-- Work required --
Duplicate everything in the records below, from the line containing "[150, 216, 162, 236]" down to the line containing "a man's middle finger nail", including both of those lines. Reproduce each line without any change.

BEGIN Supplied information

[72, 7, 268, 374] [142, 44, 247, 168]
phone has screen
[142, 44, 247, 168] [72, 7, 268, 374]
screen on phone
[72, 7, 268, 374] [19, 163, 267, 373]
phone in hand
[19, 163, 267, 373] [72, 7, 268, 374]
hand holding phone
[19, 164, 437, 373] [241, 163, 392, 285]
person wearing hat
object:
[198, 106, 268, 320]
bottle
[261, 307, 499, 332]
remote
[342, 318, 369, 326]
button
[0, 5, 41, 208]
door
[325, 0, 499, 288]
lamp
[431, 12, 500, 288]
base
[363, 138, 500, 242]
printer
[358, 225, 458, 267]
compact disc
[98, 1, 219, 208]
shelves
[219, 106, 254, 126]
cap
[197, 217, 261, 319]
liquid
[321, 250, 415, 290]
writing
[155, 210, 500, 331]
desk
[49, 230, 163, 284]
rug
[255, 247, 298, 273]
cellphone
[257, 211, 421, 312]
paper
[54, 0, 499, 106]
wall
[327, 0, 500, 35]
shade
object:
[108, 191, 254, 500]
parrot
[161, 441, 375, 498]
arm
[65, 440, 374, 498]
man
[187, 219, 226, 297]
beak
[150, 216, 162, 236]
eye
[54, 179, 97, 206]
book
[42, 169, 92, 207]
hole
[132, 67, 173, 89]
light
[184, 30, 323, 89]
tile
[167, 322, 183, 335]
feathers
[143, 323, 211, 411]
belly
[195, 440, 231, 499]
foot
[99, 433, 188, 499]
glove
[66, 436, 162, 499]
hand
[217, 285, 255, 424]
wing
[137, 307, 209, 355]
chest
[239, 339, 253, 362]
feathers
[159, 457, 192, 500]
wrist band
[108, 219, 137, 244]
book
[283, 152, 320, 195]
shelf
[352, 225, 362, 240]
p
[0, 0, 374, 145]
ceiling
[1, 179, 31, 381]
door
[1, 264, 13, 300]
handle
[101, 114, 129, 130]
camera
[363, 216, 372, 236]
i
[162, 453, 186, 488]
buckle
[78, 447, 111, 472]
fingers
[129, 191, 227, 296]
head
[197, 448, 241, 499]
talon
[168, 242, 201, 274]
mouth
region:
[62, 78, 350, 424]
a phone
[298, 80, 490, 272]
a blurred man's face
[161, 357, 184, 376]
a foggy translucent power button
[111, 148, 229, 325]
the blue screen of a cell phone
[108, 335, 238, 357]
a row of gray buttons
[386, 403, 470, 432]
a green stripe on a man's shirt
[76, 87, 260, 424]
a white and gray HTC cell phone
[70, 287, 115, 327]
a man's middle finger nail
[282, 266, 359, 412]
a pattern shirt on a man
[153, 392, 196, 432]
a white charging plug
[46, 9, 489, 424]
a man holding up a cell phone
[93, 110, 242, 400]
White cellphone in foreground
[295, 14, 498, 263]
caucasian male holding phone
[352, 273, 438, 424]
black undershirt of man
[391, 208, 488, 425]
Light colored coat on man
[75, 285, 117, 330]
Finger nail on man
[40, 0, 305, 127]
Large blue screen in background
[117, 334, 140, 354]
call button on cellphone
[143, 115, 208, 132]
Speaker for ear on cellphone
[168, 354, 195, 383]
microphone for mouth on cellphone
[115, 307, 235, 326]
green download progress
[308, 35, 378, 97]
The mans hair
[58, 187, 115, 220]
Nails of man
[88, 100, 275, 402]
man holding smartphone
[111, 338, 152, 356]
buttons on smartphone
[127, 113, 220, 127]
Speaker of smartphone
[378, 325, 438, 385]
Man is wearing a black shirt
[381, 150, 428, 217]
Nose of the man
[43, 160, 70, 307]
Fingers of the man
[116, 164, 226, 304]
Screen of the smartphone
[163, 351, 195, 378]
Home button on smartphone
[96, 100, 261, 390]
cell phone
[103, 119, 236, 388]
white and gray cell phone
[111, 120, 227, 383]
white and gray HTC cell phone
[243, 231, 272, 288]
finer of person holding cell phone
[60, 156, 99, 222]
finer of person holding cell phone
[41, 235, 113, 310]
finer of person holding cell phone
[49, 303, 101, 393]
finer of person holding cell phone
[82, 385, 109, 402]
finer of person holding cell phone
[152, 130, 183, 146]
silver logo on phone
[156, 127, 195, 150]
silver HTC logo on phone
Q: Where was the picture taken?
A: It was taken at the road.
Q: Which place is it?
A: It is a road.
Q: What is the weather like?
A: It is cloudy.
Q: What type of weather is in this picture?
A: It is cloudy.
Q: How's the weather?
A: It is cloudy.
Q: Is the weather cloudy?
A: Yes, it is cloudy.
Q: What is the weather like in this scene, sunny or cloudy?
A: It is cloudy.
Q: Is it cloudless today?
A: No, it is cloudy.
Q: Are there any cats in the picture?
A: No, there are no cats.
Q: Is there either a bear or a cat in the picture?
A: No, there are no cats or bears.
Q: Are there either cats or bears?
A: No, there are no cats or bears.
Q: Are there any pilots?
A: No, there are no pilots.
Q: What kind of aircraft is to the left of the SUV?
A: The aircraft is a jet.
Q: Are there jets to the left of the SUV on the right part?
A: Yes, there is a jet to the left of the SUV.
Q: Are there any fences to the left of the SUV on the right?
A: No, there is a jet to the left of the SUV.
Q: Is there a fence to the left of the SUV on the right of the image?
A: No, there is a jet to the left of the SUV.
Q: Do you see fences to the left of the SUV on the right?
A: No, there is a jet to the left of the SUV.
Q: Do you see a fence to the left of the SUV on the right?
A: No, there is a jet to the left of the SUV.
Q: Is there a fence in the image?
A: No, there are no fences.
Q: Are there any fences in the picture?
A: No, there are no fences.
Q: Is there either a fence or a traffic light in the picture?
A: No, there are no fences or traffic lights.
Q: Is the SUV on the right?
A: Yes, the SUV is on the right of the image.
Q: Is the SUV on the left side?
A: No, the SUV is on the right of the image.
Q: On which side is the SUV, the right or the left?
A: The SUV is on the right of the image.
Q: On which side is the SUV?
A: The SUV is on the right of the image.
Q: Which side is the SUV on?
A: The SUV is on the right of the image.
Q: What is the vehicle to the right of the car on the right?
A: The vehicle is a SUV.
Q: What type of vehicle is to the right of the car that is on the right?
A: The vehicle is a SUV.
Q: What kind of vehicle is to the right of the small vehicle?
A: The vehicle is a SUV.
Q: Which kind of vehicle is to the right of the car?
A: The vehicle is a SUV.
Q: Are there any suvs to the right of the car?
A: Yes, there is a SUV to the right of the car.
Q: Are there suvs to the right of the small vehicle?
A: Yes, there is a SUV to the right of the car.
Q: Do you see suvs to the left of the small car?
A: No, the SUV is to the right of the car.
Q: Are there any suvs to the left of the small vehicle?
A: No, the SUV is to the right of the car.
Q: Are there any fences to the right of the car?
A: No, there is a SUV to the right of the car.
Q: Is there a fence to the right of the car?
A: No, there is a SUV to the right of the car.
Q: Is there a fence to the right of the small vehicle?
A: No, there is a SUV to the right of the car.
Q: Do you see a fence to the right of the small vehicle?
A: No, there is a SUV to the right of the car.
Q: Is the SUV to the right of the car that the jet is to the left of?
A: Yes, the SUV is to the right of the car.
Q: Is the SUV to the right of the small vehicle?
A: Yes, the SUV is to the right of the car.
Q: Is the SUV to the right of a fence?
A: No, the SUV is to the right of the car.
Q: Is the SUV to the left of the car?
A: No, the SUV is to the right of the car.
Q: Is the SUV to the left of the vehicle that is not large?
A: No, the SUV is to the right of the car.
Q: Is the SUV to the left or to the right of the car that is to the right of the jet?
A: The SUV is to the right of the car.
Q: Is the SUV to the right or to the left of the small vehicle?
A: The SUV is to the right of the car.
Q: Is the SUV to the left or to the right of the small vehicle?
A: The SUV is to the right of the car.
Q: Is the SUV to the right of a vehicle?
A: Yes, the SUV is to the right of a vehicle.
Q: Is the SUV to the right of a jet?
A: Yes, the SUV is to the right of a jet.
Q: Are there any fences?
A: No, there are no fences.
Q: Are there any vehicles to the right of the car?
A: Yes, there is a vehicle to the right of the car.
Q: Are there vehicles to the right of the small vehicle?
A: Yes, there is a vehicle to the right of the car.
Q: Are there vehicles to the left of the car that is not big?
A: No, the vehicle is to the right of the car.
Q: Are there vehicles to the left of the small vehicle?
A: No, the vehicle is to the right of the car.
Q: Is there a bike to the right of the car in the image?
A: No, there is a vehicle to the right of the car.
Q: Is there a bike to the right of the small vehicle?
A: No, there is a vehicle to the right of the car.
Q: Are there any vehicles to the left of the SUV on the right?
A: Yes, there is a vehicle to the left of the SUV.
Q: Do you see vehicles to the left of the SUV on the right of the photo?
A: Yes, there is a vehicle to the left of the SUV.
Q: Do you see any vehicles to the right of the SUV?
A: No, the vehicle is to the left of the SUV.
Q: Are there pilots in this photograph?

END Supplied information

-- Reply --
[150, 216, 162, 236]
eye
[54, 179, 97, 206]
book
[42, 169, 92, 207]
hole
[132, 67, 173, 89]
light
[184, 30, 323, 89]
tile
[167, 322, 183, 335]
feathers
[143, 323, 211, 411]
belly
[195, 440, 231, 499]
foot
[99, 433, 188, 499]
glove
[66, 436, 162, 499]
hand
[217, 285, 255, 424]
wing
[137, 307, 209, 355]
chest
[239, 339, 253, 362]
feathers
[159, 457, 192, 500]
wrist band
[108, 219, 137, 244]
book
[283, 152, 320, 195]
shelf
[352, 225, 362, 240]
p
[0, 0, 374, 145]
ceiling
[1, 179, 31, 381]
door
[1, 264, 13, 300]
handle
[101, 114, 129, 130]
camera
[363, 216, 372, 236]
i
[162, 453, 186, 488]
buckle
[78, 447, 111, 472]
fingers
[129, 191, 227, 296]
head
[197, 448, 241, 499]
talon
[168, 242, 201, 274]
mouth
region:
[62, 78, 350, 424]
a phone
[298, 80, 490, 272]
a blurred man's face
[161, 357, 184, 376]
a foggy translucent power button
[111, 148, 229, 325]
the blue screen of a cell phone
[108, 335, 238, 357]
a row of gray buttons
[386, 403, 470, 432]
a green stripe on a man's shirt
[76, 87, 260, 424]
a white and gray HTC cell phone
[70, 287, 115, 327]
a man's middle finger nail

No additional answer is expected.